(Beginning of SUPPLIED TEXT)

The main activities of this phase are to specify the educational problem at hand, its context, and the stakeholders involved (McKenney & Reeves, 2014). In the context of cross-cultural adaptation, these cover the first five steps in the process of planning proposed by Fischer and Poortinga (2018). In the first instance, we identified the problem to be addressed in Kenya. The Kenyan educational system acknowledges the need for and uses school readiness assessments (Republic of Kenya, 2017). Unfortunately, although ATL is acknowledged as essential to school success, currently, there is no attempt to enhance the learner's motivation and EF in the pre-primary curriculum. This suggests a need to enhance the Kenyan curriculum to address these school readiness domains and accurately measure whether or not there is growth in the domains. This information supported the potential benefit of developing a tool to assess ATL for Kenyan students. We, therefore, composed a multi-disciplinary team of developmental psychologists, curriculum developers, Swahili and English language experts, teachers, ICT professionals, and other stakeholders. These experts participated in several stakeholder meetings at different stages of the project.

(End of SUPPLIED TEXT)
(Beginning of DATA UNDER STUDY)

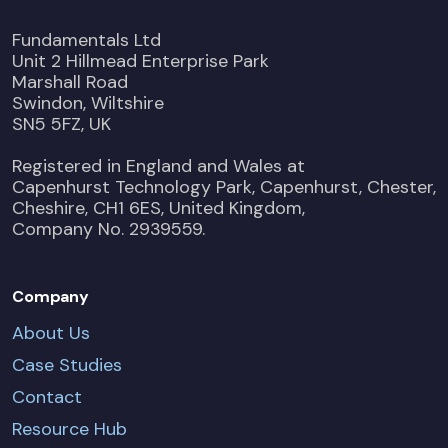
Fundamentals Ltd
Unit 2 Hillmead Enterprise Park
Marshall Road
Swindon, Wiltshire
SN5 5FZ, UK
Registered in England and Wales at
Capenhurst Technology Park, Capenhurst, Chester,
Cheshire, CH1 6ES, United Kingdom,
Company No. 2939559.
Company
About Us
Case Studies
Contact
Resource Hub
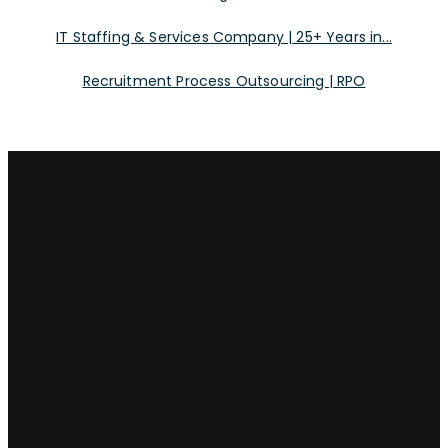
IT Staffing & Services Company | 25+ Years in...
Recruitment Process Outsourcing | RPO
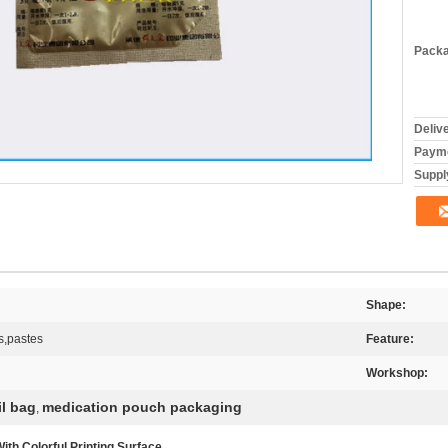
Packa
Deliv
Payme
Supply
Shape:
s,pastes
Feature:
Workshop:
il bag
medication pouch packaging
,
h Colorful Printing Surface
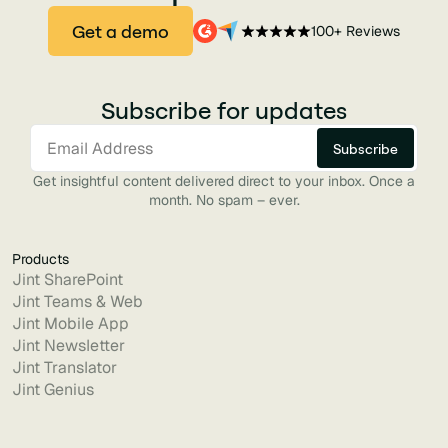
Get a demo
100+ Reviews
Subscribe for updates
Get insightful content delivered direct to your inbox. Once a
month. No spam – ever.
Products
Jint SharePoint
Jint Teams & Web
Jint Mobile App
Jint Newsletter
Jint Translator
Jint Genius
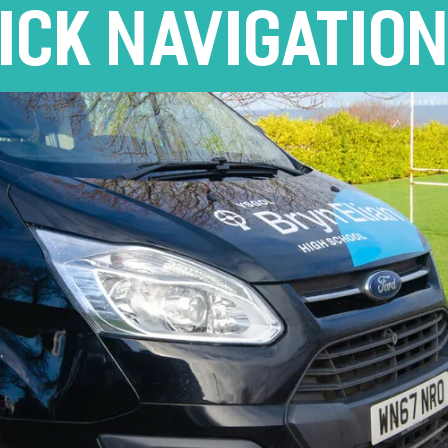
ICK NAVIGATIO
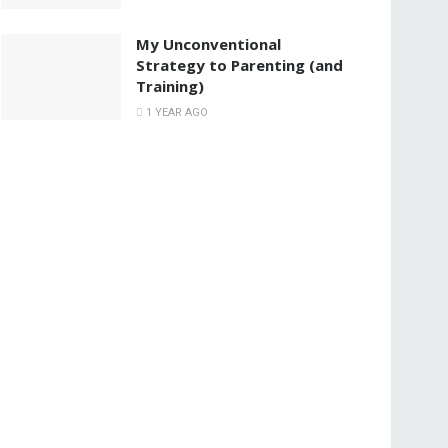
My Unconventional
Strategy to Parenting (and
Training)
1 YEAR AGO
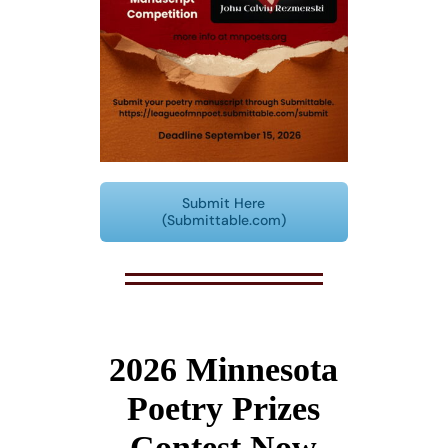
Submit Here
(Submittable.com)
2026 Minnesota
Poetry Prizes
Contest Now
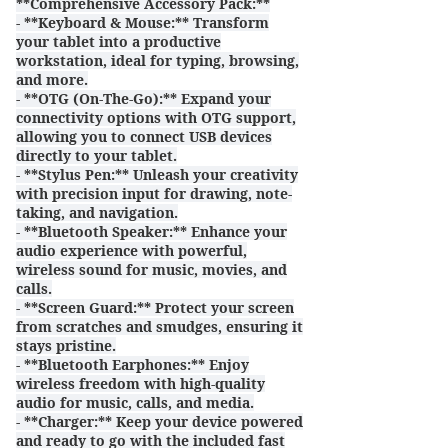
**Comprehensive Accessory Pack:**
- **Keyboard & Mouse:** Transform
your tablet into a productive
workstation, ideal for typing, browsing,
and more.
- **OTG (On-The-Go):** Expand your
connectivity options with OTG support,
allowing you to connect USB devices
directly to your tablet.
- **Stylus Pen:** Unleash your creativity
with precision input for drawing, note-
taking, and navigation.
- **Bluetooth Speaker:** Enhance your
audio experience with powerful,
wireless sound for music, movies, and
calls.
- **Screen Guard:** Protect your screen
from scratches and smudges, ensuring it
stays pristine.
- **Bluetooth Earphones:** Enjoy
wireless freedom with high-quality
audio for music, calls, and media.
- **Charger:** Keep your device powered
and ready to go with the included fast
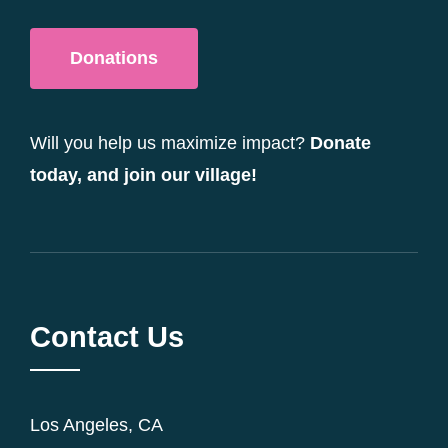
Donations
Will you help us maximize impact?
Donate
today, and join our village!
Contact Us
Los Angeles, CA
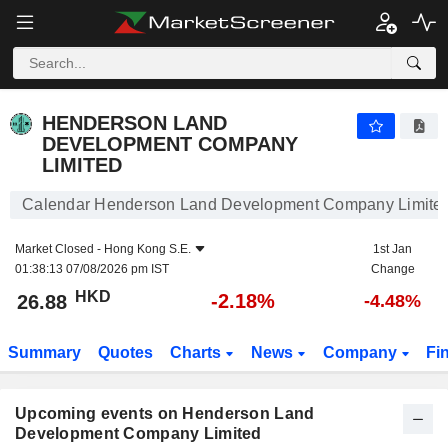
HENDERSON LAND DEVELOPMENT COMPANY LIMIT
HENDERSON LAND
DEVELOPMENT COMPANY
LIMITED
Calendar Henderson Land Development Company Limite
Market Closed -
Hong Kong S.E.
1st Jan
01:38:13 07/08/2026 pm IST
Change
HKD
-2.18%
26.88
-4.48%
Summary
Quotes
Charts
News
Company
Fi
Upcoming events on Henderson Land
Development Company Limited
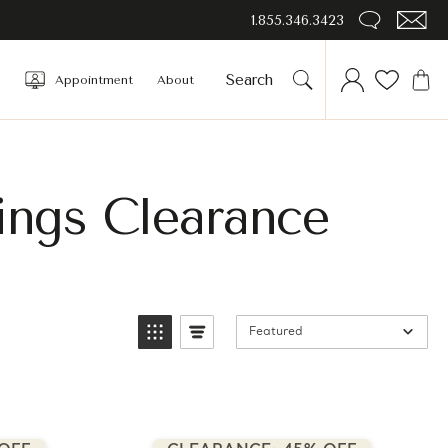
1.855.346.3423
Appointment
About
ings Clearance
Featured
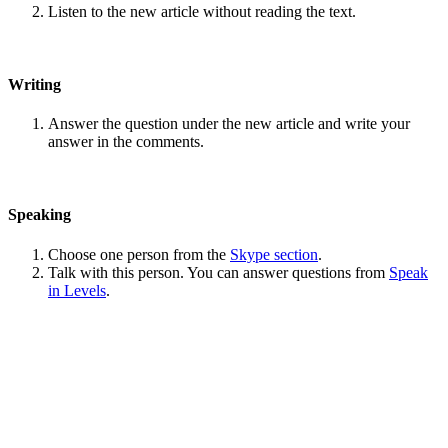
Listen to the new article without reading the text.
Writing
Answer the question under the new article and write your
answer in the comments.
Speaking
Choose one person from the
Skype section
.
Talk with this person. You can answer questions from
Speak
in Levels
.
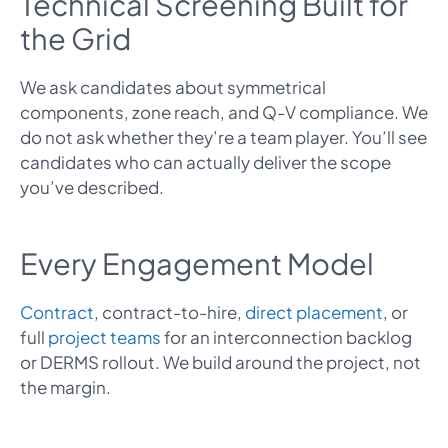
Technical Screening Built for
the Grid
We ask candidates about symmetrical
components, zone reach, and Q-V compliance. We
do not ask whether they’re a team player. You’ll see
candidates who can actually deliver the scope
you’ve described.
Every Engagement Model
Contract
, contract-to-hire,
direct placement
, or
full
project teams
for an interconnection backlog
or DERMS rollout. We build around the project, not
the margin.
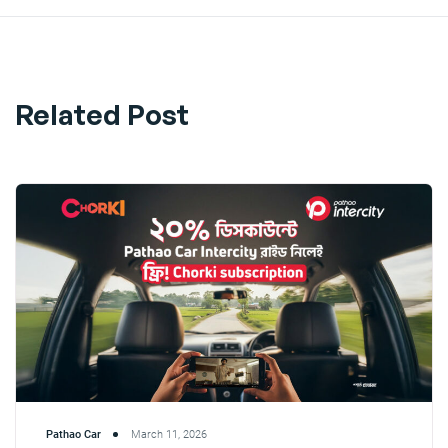
Related Post
Pathao Car
March 11, 2026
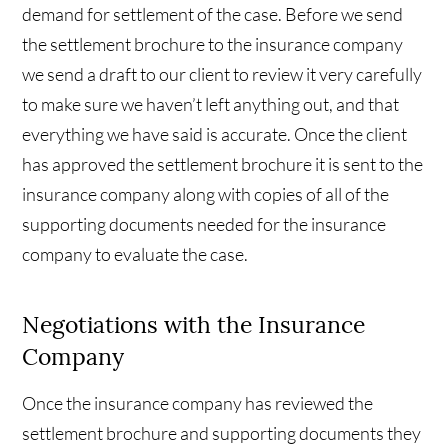
demand for settlement of the case. Before we send
the settlement brochure to the insurance company
we send a draft to our client to review it very carefully
to make sure we haven’t left anything out, and that
everything we have said is accurate. Once the client
has approved the settlement brochure it is sent to the
insurance company along with copies of all of the
supporting documents needed for the insurance
company to evaluate the case.
Negotiations with the Insurance
Company
Once the insurance company has reviewed the
settlement brochure and supporting documents they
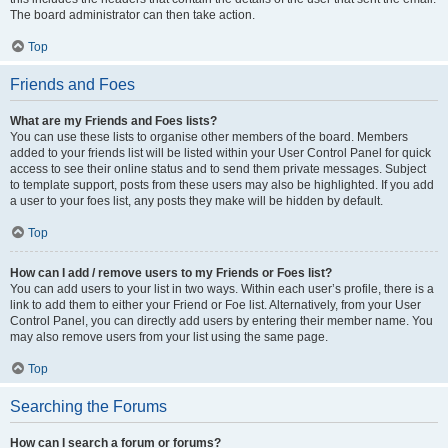
The board administrator can then take action.
Top
Friends and Foes
What are my Friends and Foes lists?
You can use these lists to organise other members of the board. Members
added to your friends list will be listed within your User Control Panel for quick
access to see their online status and to send them private messages. Subject
to template support, posts from these users may also be highlighted. If you add
a user to your foes list, any posts they make will be hidden by default.
Top
How can I add / remove users to my Friends or Foes list?
You can add users to your list in two ways. Within each user’s profile, there is a
link to add them to either your Friend or Foe list. Alternatively, from your User
Control Panel, you can directly add users by entering their member name. You
may also remove users from your list using the same page.
Top
Searching the Forums
How can I search a forum or forums?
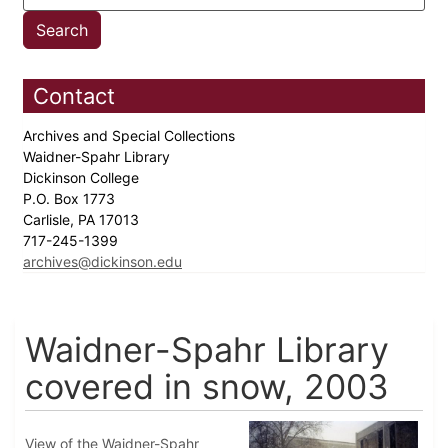
Contact
Archives and Special Collections
Waidner-Spahr Library
Dickinson College
P.O. Box 1773
Carlisle, PA 17013
717-245-1399
archives@dickinson.edu
Waidner-Spahr Library
covered in snow, 2003
View of the Waidner-Spahr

(End of DATA UNDER STUDY)

• WORK ITEM A
In the passage on developing an approaches-to-learning assessment for Kenya, the activities of this phase cover the first five planning steps proposed by which authors?
• WORK ITEM B
Carry on the passage about developing an approaches-to-learning assessment for Kenyan children, starting right after its final sentence.

• EXPECTED ANSWER A
Fischer and Poortinga (2018).

• EXPECTED ANSWER B
We also carried out document analysis to find out if preschool teachers assessed ATL during the transition to grade 1. Our effort to get documentary evidence of ATL assessment was not successful, due to poor record-keeping. However, the evidence we obtained from other sources indicated that areas of ATL, including mastery motivation and EF, are not currently included in preschool school readiness assessments in Kenya and require urgent intervention. Therefore, in the third stage, we identified our target psychological constructs as two components of ATL: mastery motivation and executive functions. We also carried out structured interviews with preschool teachers who attended school-based training at one of the national universities in the Coast region. This was followed by another set of interviews with County Education officers, parents, and curriculum experts to establish how school readiness is assessed in preschool and what interventions are taken to remediate any deficits.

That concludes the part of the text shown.